Despite the riot and resulting investigation, Rodriguez was not discovered missing until a head count at 4:30 p.m. Thornton said officials initially assumed he had escaped.

Investigators are looking into whether the riot was created to conceal the slaying or allow someone to move the body.

"It's very difficult to cover every contingency with the limited staff that we have," said Chuck Alexander, president of the California Correctional Peace Officers Association that represents most prison guards.

"This kind of thing at Solano, sad to say I predict it's just a precursor," he said.

He noted a 2011 California law that keeps lower-level offenders in county jails, leaving state prisons to hold the most violent criminals.

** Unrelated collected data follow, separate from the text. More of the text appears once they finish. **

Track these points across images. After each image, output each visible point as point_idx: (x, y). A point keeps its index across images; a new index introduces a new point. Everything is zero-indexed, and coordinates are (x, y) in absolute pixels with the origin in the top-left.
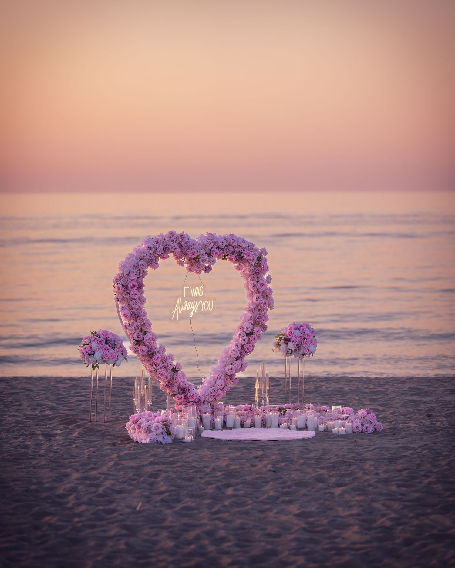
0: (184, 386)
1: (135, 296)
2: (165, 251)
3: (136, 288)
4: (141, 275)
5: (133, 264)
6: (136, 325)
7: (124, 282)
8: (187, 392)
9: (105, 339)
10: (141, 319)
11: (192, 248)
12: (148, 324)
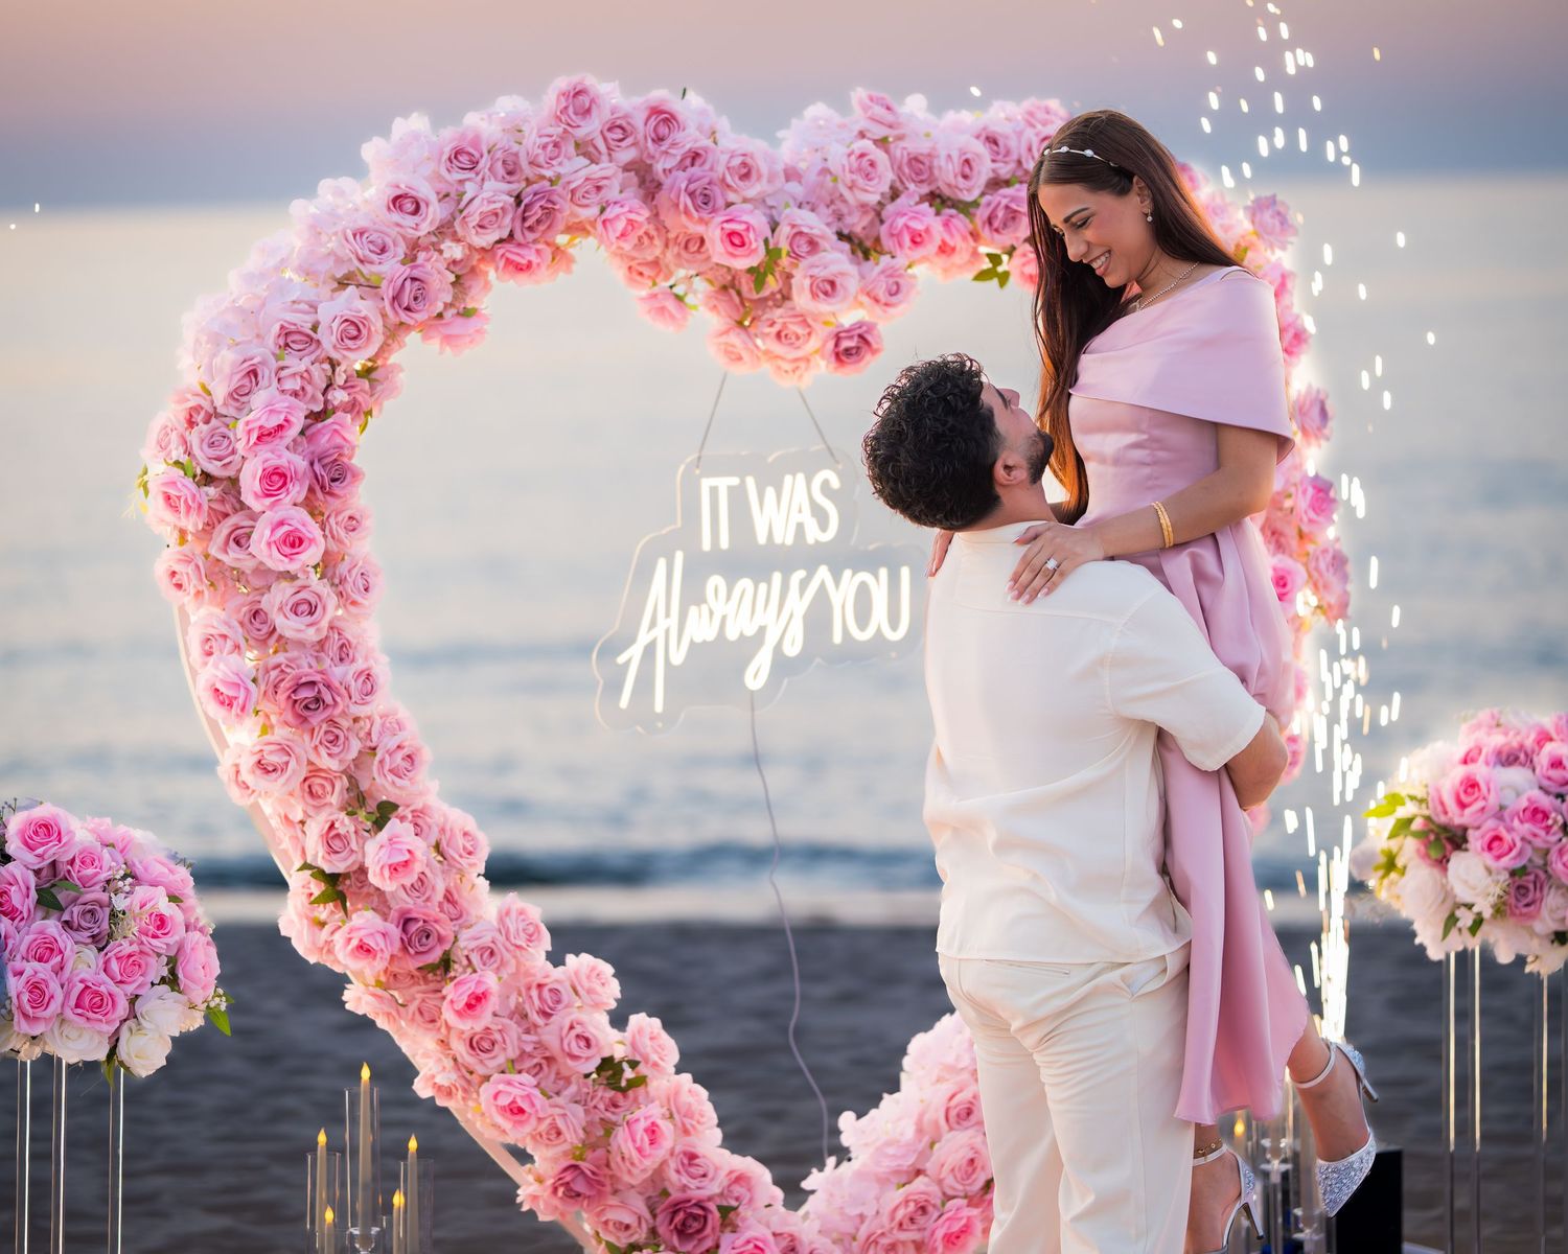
0: (693, 1184)
1: (288, 550)
2: (524, 219)
3: (297, 491)
4: (339, 397)
5: (280, 314)
6: (310, 763)
7: (212, 452)
8: (708, 1230)
9: (37, 872)
10: (345, 723)
11: (732, 197)
12: (400, 755)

Changes in prison policies, meanwhile, mean more dangerous offenders are being housed in lower-security prisons like medium-security.

Rodriguez had alcohol in his system and was dead before he was eviscerated, killed by blows to the head that left him with a deep star-shaped wound on his forehead among his multiple skull fractures, cuts and other wounds, according to the May 27 autopsy report conducted by the Solano County Sheriff coroner's office.

His mother, Maria Rodriguez of Oakland, said she has been given no details about what happened. She said she had not seen the autopsy report but said that she knew her son's body was badly injured.

"When I saw my son ... at the funeral, he was so bad in the face," she said in a telephone interview. "I called them last week, and they say they're going to tell me in two weeks or in three weeks, but right now we don't got nothing."